Illinois energy law will raise utility bills by up to $180 a year, Pritzker to sign soon

Illinois Governor JB Pritzker on Monday indicated he would sign into law a 1,000-page energy proposal just minutes after the State Senate approved it.

It includes the biggest utility rate increase in Illinois history.

But supporters predict it will help entrepreneurs create thousands of new, "clean-energy" jobs.

"I'm very proud and pleased to see that Illinois is going to be one of the leading states in the nation when it comes to addressing climate change. This climate bill, this energy bill really is transformative," Pritzker said.

Critics of the proposal warn it could reduce reliability of the electric grid in Illinois because it forces the eventual shutdown of all gas- and coal-fired power plants, including the Prairie State coal plant that was built after signing 35-year contracts with several suburban communities.

"Those living in St. Charles, Geneva and Batavia will be stuck, stuck paying off long-term debt for energy they will not be receiving from Prairie State," said Republican State Senator Donald Dewitte of St. Charles.

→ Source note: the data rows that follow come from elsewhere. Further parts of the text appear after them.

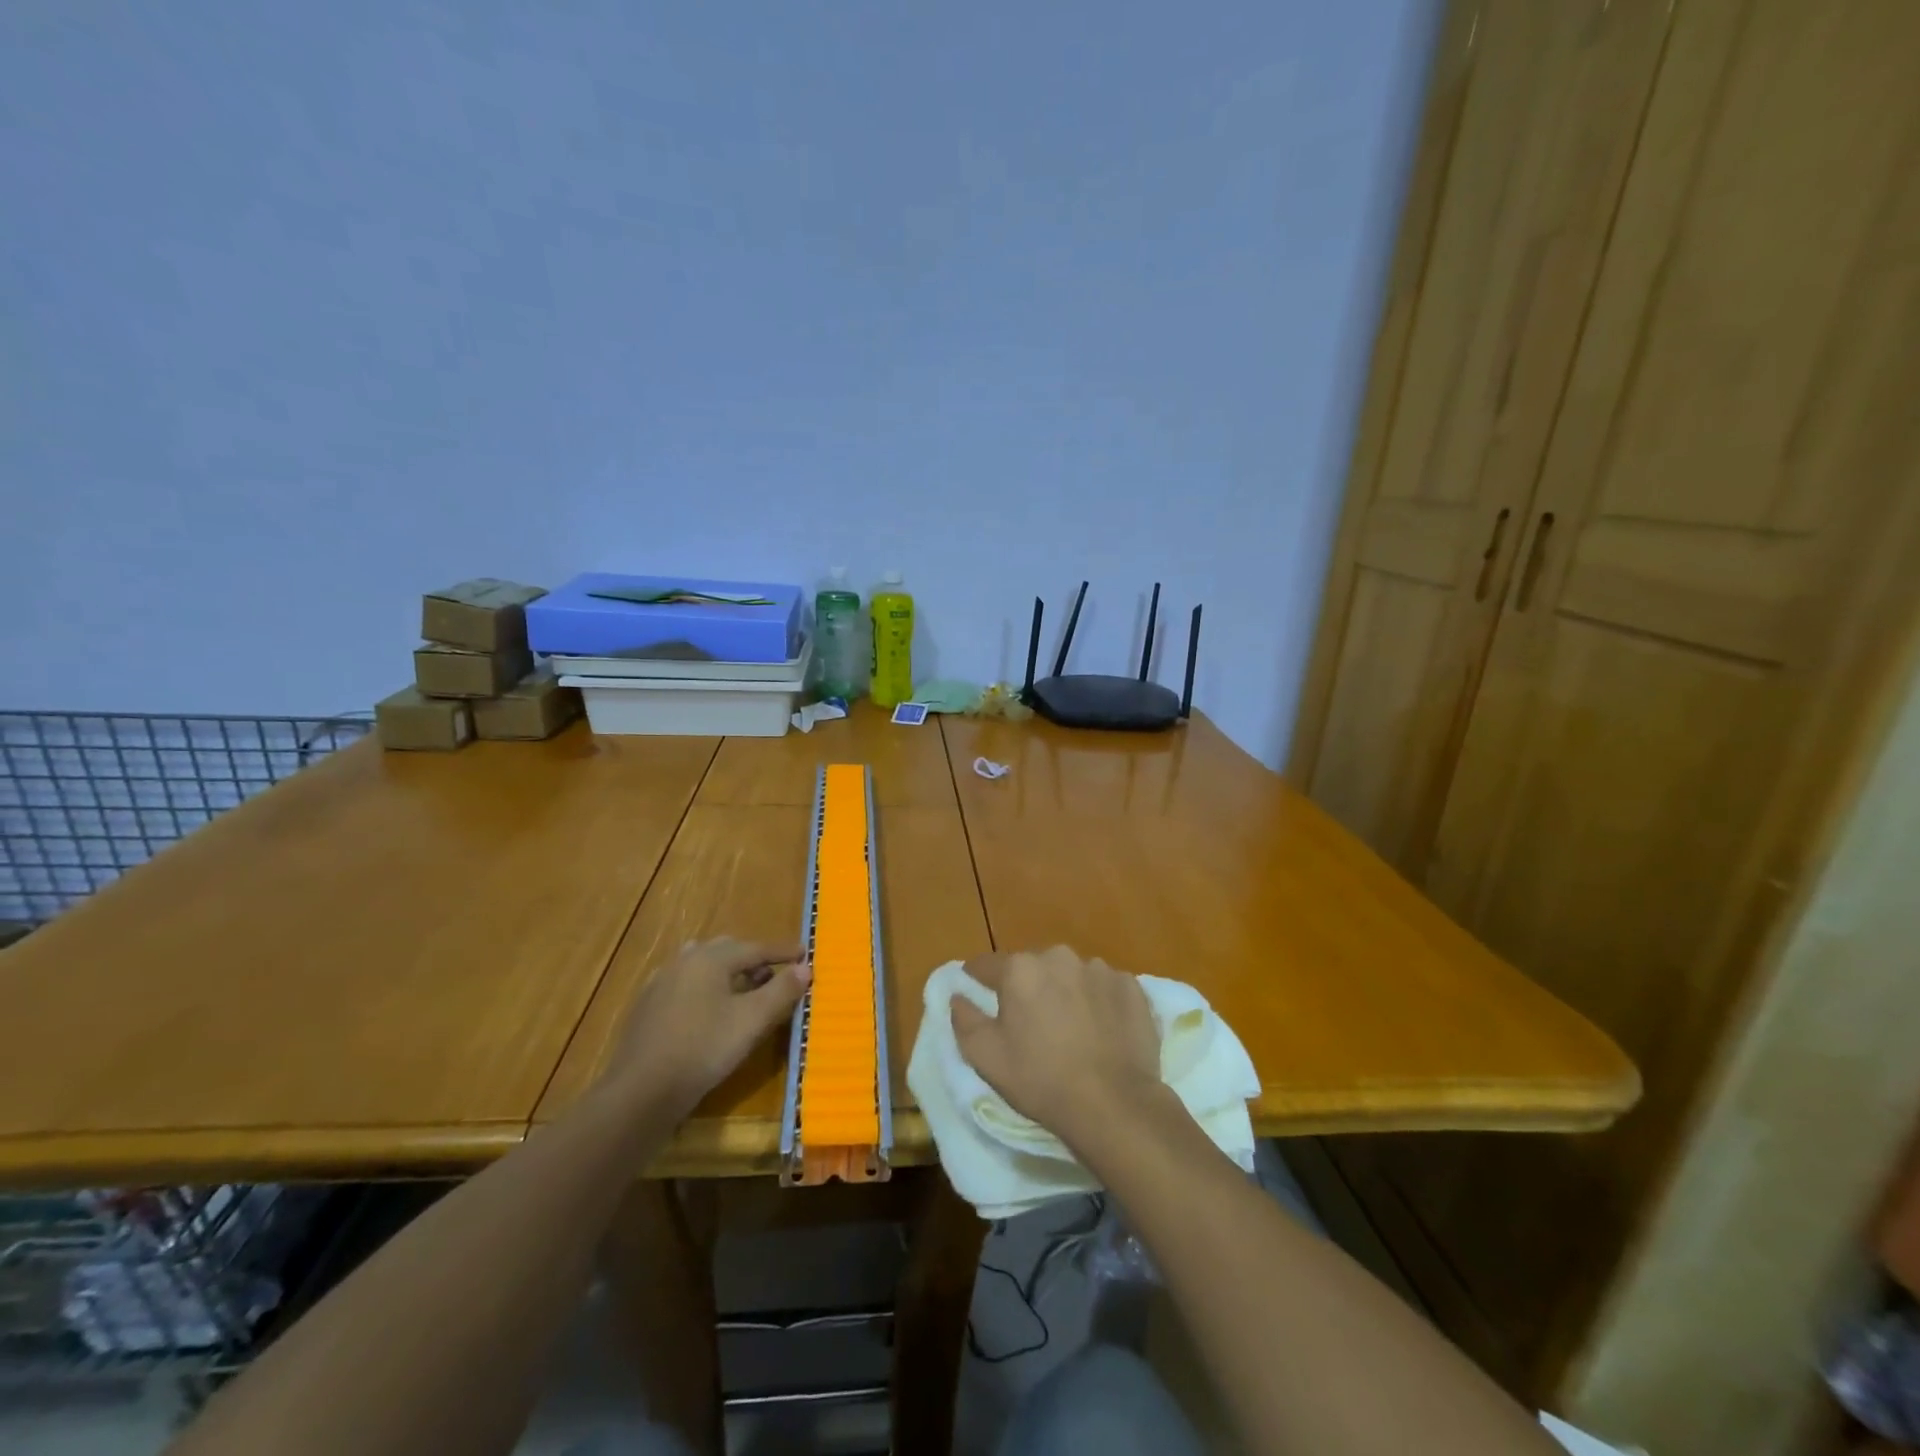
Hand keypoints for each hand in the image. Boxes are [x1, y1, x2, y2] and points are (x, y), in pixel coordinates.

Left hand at [600, 938, 809, 1120]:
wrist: (641, 1092)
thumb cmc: (704, 1049)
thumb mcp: (752, 1020)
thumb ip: (782, 991)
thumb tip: (805, 968)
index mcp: (710, 958)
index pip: (756, 948)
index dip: (782, 952)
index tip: (804, 954)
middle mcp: (684, 961)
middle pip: (727, 951)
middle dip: (753, 960)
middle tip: (774, 976)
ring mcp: (661, 983)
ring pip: (702, 966)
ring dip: (727, 973)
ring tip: (743, 992)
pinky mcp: (647, 1007)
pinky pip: (685, 986)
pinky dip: (705, 989)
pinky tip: (708, 1012)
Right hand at [951, 946, 1164, 1153]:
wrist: (1114, 1103)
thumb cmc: (1040, 1079)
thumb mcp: (985, 1057)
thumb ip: (964, 1019)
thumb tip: (958, 996)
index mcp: (1020, 969)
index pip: (988, 964)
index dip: (978, 977)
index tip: (975, 988)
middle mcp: (1059, 957)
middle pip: (1033, 967)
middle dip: (1028, 987)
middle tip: (1029, 1021)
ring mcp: (1099, 969)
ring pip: (1071, 975)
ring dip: (1065, 992)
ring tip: (1071, 1028)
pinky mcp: (1131, 987)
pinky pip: (1105, 988)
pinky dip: (1099, 1002)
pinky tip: (1101, 1031)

The bill also provides training for workers seeking jobs setting up solar and wind power facilities.


A senior citizen lobby group, AARP, estimates the measure will raise electric utility bills by $180 a year on a typical consumer. Supporters say it is worth it to combat climate change, to keep Illinois’ fleet of nuclear power plants operating, and to fund new clean energy jobs.

"We’re talking tens of thousands of jobs, not just at these plants. But tens of thousands of jobs that will be created not just in Chicago, but in southern Illinois," said Democrat State Senator Michael Hastings of Frankfort.

ComEd's parent company — Exelon — will get a new, multi-million dollar subsidy to keep operating nuclear plants it had threatened to shut down permanently beginning Monday. Critics said the measure would destroy more jobs than it helps to create by hitting businesses with electric utility rate increases of up to 15 percent.

"I submit that this bill is a blatant attack on small businesses, and a disservice to downstate Illinois. I strongly urge a ‘No’ vote for the highest energy increase in Illinois history," said Republican State Senator Terri Bryant of Murphysboro.

What guarantees more changes to come in state energy policy is that those controversial mandatory shutdowns of fossil fuel plants do not take effect until the years 2035 and 2045 — a generation away.